Building sustainable financing for immunization and PHC
SDG3 GAP partners and the Government of Nigeria are committed to sustainable financing and strong primary healthcare as key accelerators of continued progress in reaching every child in Nigeria. The Government of Nigeria has shown strong political commitment and leadership in these areas, leading to active engagement, and coordinated approaches with SDG3 GAP signatories and other partners to drive important reforms. Recent reforms such as the National Health Insurance Authority Bill and the Basic Healthcare Provision Fund are being implemented nationwide to ensure financial protection and sustainable financing for primary healthcare services, including immunization. An accountability framework with state governments is also in place to secure incremental Government funding for immunization and primary healthcare, with the goal of achieving full state government funding by 2028. The presidential health reform committee has also prioritized PHC revitalization to address gaps in immunization coverage.
Under the leadership of the UN Resident Coordinator, coordination and alignment with country-led efforts have been enhanced within the UN system, as seen in the Nigeria - UN Sustainable Development Cooperation Framework (UNSDCF) 2023-2027, and with other partners through ongoing multi-partner health financing interventions. Through these collaborative approaches the Nigerian government, SDG3 GAP partners, and other stakeholders are establishing sustainable funding mechanisms to enhance primary healthcare and effectively close immunization gaps in the country.
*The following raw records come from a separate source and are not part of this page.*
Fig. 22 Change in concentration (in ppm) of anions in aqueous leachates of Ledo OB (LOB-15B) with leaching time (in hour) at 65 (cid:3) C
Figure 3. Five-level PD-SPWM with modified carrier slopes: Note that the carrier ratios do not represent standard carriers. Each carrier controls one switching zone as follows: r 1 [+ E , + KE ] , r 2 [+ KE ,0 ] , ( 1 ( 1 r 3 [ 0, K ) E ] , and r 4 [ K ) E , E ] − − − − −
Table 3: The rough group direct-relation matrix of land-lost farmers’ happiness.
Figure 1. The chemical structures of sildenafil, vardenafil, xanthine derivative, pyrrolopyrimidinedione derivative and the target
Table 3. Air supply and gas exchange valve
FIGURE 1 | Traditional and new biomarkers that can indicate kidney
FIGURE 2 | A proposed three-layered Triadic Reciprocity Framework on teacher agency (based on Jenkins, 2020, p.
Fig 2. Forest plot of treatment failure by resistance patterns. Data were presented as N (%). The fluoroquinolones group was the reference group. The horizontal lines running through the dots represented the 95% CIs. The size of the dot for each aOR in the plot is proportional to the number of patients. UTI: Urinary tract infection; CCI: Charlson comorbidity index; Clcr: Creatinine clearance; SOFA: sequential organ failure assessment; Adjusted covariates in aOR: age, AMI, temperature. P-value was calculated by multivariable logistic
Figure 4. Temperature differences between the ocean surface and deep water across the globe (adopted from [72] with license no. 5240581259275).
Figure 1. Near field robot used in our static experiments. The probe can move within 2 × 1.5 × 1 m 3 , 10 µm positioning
To ensure that SDG3 GAP support continues to be aligned with country-led priorities and approaches, SDG3 GAP partners have established a monitoring framework through which National governments provide feedback regarding ongoing collaborative work, including strategies and opportunities for better collaboration. Feedback from Nigeria in 2022 highlighted improved collaboration, alignment with national plans and budget priorities, utilisation of national monitoring systems, and effective coordination mechanisms resulting from SDG3 GAP support. While significant progress has been made, the government feedback highlighted areas requiring further action, including carrying forward good practices such as the country compact between development partners, increased resource commitment, and the co-creation of partner implementation plans with local stakeholders, particularly at the sub-national level.
What is the SDG3 GAP?
The Global Action Plan for Healthy Lives and Wellbeing for All (SDG3 GAP) is a set of commitments by 13 agencies that play significant roles in health, development, and humanitarian responses to help countries accelerate progress on the health-related SDG targets. The added value of the SDG3 GAP lies in strengthening collaboration across the agencies to take joint action and provide more coordinated support aligned to country owned and led national plans and strategies.
1. Multi Indicator Cluster Survey/ National Immunization Coverage Survey (MICS/NICS) report, Nigeria, 2021.